* _PASSAGE TO READ_:
+ + + + +

As supporters of Extinction Rebellion, who are demanding stronger government action against global warming, blocked five London bridges, the French also blockaded roads. Their more dramatic and widespread protests, which led to one death, were against fuel tax increases designed to curb carbon emissions. Polls suggest 70 per cent of the population support the protests.
You could not have a better illustration of the scale of the task facing those who hope to prevent catastrophic climate change. France has a relatively good record on green issues. Its controls on vehicle pollution in big cities are far stricter than Britain’s. According to a new study reported by the journal Nature Communications, its policies, if adopted globally, would lead to warming of 2.6°C which, though well above the 1.5°C that scientists say is reasonably safe, is below every other European country except Norway and Iceland. (British policies would lead to warming of 2.9°C.)
In every country, public commitment to keeping the climate stable is skin-deep. British drivers also blocked roads in 2000 when their government was committed to increasing fuel prices annually above inflation. No chancellor has since dared to revive the fuel price escalator. The British can now indulge in a little tut-tutting at the characteristically anarchic behaviour of the French while expressing mild support for Extinction Rebellion – just so long as their own journeys aren’t delayed.
Hail, Chief Monbiot
A popular riposte to calls for action on climate change is that, if we curb emissions, the Chinese – whose policies would warm the planet by more than 5°C – will carry on, so why bother? As the British Museum is asked to return to Easter Island a statue we nicked in the 1860s, we should ponder the fate of the thriving Polynesian community that once lived there. As every schoolchild knows, the densely forested island became denuded of trees. I sometimes try to imagine exchanges between the inhabitants when there were just a few trees left. A Polynesian George Monbiot would have implored his neighbours to refrain from chopping down more. And one of them would have replied: “Look, mate, that lot on the other side of the island are still hacking away like mad.”

+ + + + +

* _DATASET EXCERPTS_:
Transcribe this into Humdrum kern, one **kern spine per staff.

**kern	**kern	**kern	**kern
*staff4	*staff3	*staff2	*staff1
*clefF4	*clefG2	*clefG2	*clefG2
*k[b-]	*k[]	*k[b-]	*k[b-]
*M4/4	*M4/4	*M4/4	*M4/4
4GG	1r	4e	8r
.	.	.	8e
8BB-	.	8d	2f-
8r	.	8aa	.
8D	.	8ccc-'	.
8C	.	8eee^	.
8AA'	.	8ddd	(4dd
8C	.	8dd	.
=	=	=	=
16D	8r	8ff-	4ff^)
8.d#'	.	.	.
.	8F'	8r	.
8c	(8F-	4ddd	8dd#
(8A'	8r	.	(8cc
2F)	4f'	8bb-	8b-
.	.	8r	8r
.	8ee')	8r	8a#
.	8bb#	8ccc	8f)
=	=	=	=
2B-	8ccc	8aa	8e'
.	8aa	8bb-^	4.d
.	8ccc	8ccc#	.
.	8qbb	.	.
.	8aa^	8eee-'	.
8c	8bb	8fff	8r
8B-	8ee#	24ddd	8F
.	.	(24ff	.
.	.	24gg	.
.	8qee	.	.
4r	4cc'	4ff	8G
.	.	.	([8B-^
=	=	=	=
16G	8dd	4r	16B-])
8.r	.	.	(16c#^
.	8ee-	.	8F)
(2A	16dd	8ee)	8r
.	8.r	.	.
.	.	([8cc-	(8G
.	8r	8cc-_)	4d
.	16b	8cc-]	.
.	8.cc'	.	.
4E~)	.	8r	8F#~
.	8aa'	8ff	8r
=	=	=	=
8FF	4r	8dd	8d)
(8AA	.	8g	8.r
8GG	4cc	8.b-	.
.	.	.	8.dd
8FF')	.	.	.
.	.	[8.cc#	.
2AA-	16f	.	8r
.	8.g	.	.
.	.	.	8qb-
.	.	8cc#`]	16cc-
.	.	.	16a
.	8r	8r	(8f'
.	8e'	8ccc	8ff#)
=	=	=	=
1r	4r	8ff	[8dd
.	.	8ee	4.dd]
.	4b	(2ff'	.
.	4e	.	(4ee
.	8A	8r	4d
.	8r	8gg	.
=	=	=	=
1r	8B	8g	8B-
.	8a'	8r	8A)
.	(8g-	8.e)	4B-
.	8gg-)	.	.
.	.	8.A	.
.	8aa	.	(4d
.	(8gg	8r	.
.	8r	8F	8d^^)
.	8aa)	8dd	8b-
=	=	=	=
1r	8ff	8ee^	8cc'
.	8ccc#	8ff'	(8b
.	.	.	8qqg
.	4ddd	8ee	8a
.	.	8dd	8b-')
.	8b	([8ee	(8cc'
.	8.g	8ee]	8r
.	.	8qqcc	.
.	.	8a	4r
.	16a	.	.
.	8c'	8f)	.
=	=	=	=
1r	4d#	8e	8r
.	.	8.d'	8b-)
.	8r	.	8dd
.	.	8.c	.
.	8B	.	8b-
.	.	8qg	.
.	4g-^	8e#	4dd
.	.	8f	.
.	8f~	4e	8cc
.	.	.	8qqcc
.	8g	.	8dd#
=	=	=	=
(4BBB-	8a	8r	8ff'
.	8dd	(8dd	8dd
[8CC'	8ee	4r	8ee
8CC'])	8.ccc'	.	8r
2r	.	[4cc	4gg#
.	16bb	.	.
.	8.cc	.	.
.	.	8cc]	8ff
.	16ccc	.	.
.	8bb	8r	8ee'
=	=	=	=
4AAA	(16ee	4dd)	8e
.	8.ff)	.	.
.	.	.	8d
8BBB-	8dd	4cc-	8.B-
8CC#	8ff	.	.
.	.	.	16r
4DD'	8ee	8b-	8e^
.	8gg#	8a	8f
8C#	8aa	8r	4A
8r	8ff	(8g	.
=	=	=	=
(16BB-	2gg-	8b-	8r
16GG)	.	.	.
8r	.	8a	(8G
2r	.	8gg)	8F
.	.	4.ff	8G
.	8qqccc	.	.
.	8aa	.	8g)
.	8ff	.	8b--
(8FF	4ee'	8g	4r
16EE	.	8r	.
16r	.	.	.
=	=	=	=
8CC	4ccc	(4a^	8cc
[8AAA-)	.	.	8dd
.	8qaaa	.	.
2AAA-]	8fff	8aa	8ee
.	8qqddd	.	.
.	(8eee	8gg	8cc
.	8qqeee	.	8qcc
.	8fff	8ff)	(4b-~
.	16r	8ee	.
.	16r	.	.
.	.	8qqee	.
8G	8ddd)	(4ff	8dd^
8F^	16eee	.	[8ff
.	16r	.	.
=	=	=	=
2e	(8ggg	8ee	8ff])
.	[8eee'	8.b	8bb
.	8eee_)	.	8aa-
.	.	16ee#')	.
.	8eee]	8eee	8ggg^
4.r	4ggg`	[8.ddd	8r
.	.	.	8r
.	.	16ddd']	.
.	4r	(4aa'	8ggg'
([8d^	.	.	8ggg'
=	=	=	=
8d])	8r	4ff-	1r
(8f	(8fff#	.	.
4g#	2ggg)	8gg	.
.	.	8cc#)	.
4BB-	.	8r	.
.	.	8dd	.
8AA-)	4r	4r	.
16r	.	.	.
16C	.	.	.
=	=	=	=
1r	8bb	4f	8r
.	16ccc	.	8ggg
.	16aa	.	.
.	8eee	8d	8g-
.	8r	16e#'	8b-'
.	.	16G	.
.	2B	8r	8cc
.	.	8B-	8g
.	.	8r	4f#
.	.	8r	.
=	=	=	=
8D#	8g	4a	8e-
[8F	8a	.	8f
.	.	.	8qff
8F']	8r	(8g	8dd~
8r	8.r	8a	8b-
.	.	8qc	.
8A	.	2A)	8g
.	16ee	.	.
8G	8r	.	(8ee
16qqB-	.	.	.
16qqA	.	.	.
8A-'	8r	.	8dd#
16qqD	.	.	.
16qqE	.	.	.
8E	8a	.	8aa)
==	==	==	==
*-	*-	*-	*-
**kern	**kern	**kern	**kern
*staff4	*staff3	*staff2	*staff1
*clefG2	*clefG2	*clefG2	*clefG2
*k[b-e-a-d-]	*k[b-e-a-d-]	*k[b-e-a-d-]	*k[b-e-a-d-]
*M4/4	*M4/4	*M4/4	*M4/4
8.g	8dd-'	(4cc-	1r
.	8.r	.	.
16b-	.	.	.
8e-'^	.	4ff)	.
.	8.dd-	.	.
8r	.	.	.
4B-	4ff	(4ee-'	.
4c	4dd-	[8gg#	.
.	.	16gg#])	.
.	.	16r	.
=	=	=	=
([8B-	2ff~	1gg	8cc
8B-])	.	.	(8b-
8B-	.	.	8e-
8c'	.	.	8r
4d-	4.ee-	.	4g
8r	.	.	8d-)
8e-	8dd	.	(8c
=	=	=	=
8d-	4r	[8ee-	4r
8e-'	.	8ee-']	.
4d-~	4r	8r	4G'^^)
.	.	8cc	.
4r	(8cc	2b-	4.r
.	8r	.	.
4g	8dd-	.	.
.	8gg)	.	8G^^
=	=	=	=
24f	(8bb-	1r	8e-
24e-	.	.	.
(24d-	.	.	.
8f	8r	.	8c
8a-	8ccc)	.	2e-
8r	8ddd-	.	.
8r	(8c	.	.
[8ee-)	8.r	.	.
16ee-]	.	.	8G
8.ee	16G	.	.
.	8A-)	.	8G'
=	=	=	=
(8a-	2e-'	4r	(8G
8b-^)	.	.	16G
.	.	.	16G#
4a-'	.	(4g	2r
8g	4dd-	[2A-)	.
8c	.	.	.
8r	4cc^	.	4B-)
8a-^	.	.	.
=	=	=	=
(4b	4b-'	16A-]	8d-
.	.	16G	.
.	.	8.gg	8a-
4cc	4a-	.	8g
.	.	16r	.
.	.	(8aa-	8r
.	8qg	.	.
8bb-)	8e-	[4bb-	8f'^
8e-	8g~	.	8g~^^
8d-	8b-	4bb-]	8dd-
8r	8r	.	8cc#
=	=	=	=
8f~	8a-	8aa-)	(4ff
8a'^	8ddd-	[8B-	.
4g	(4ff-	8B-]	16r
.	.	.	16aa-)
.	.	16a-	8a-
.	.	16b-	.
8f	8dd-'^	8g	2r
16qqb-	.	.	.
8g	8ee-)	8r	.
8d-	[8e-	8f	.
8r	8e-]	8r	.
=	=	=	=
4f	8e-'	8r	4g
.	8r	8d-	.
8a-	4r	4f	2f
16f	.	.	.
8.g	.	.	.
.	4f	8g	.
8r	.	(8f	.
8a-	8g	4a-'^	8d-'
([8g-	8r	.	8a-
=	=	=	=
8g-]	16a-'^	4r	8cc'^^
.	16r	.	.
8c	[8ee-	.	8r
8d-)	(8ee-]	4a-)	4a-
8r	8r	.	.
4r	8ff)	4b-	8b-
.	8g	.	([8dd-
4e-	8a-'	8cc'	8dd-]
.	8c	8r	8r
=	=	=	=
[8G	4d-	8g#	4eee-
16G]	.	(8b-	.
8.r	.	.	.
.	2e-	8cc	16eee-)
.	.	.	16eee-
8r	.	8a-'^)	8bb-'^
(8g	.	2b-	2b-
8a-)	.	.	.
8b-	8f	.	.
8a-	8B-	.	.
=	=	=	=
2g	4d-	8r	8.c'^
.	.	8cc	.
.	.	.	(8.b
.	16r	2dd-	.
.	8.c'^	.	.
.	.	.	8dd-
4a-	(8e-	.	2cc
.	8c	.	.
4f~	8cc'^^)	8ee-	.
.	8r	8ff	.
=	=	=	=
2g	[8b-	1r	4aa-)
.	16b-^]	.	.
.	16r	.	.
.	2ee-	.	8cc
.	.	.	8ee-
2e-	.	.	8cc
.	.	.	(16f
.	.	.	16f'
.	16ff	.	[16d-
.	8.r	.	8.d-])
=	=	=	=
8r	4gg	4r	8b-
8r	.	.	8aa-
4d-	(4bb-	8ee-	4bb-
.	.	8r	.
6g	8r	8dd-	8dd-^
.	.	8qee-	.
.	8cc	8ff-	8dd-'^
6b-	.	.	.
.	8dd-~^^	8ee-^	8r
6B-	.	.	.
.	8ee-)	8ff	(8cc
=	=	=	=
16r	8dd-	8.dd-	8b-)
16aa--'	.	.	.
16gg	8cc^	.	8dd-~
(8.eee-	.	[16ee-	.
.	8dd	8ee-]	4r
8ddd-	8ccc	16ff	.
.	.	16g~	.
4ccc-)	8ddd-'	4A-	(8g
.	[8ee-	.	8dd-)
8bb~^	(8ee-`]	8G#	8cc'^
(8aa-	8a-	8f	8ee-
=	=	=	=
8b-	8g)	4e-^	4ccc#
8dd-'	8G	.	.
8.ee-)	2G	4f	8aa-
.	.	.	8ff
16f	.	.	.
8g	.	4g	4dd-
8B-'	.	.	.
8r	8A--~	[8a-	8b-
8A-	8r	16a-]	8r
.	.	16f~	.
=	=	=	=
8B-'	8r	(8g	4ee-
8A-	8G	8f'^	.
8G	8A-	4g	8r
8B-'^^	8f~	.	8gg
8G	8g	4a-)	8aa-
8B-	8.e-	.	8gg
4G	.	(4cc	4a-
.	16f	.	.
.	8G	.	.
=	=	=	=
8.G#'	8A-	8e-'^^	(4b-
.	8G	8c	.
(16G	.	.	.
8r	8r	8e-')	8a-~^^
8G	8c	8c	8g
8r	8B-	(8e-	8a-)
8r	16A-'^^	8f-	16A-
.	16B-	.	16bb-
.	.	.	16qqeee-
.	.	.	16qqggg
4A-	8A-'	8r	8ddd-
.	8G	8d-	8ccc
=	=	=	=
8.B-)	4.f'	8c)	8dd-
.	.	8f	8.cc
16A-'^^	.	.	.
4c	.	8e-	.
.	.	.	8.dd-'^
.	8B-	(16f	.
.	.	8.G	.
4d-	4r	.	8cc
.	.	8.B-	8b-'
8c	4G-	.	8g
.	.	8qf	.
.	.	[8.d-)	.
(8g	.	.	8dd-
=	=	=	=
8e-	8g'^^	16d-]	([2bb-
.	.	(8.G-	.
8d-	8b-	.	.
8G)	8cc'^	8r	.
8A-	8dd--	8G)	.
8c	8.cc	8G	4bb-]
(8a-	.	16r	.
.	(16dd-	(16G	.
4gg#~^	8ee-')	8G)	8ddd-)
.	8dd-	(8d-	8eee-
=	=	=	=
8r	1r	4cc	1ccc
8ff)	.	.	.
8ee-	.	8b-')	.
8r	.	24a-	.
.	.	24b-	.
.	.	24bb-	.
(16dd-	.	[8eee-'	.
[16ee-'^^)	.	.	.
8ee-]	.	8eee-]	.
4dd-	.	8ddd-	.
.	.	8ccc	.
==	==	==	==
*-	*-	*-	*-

+ + + + +

* _WHAT TO WORK ON_:
Copy out the climate protest piece in full, word for word. The material is separate from the climate protest piece.

* _ANSWER TO THE TASK_:
As supporters of Extinction Rebellion, who are demanding stronger government action against global warming, blocked five London bridges, the French also blockaded roads. Their more dramatic and widespread protests, which led to one death, were against fuel tax increases designed to curb carbon emissions. Polls suggest 70 per cent of the population support the protests.
You could not have a better illustration of the scale of the task facing those who hope to prevent catastrophic climate change. France has a relatively good record on green issues. Its controls on vehicle pollution in big cities are far stricter than Britain’s. According to a new study reported by the journal Nature Communications, its policies, if adopted globally, would lead to warming of 2.6°C which, though well above the 1.5°C that scientists say is reasonably safe, is below every other European country except Norway and Iceland. (British policies would lead to warming of 2.9°C.)
In every country, public commitment to keeping the climate stable is skin-deep. British drivers also blocked roads in 2000 when their government was committed to increasing fuel prices annually above inflation. No chancellor has since dared to revive the fuel price escalator. The British can now indulge in a little tut-tutting at the characteristically anarchic behaviour of the French while expressing mild support for Extinction Rebellion – just so long as their own journeys aren’t delayed.
Hail, Chief Monbiot
A popular riposte to calls for action on climate change is that, if we curb emissions, the Chinese – whose policies would warm the planet by more than 5°C – will carry on, so why bother? As the British Museum is asked to return to Easter Island a statue we nicked in the 1860s, we should ponder the fate of the thriving Polynesian community that once lived there. As every schoolchild knows, the densely forested island became denuded of trees. I sometimes try to imagine exchanges between the inhabitants when there were just a few trees left. A Polynesian George Monbiot would have implored his neighbours to refrain from chopping down more. And one of them would have replied: “Look, mate, that lot on the other side of the island are still hacking away like mad.”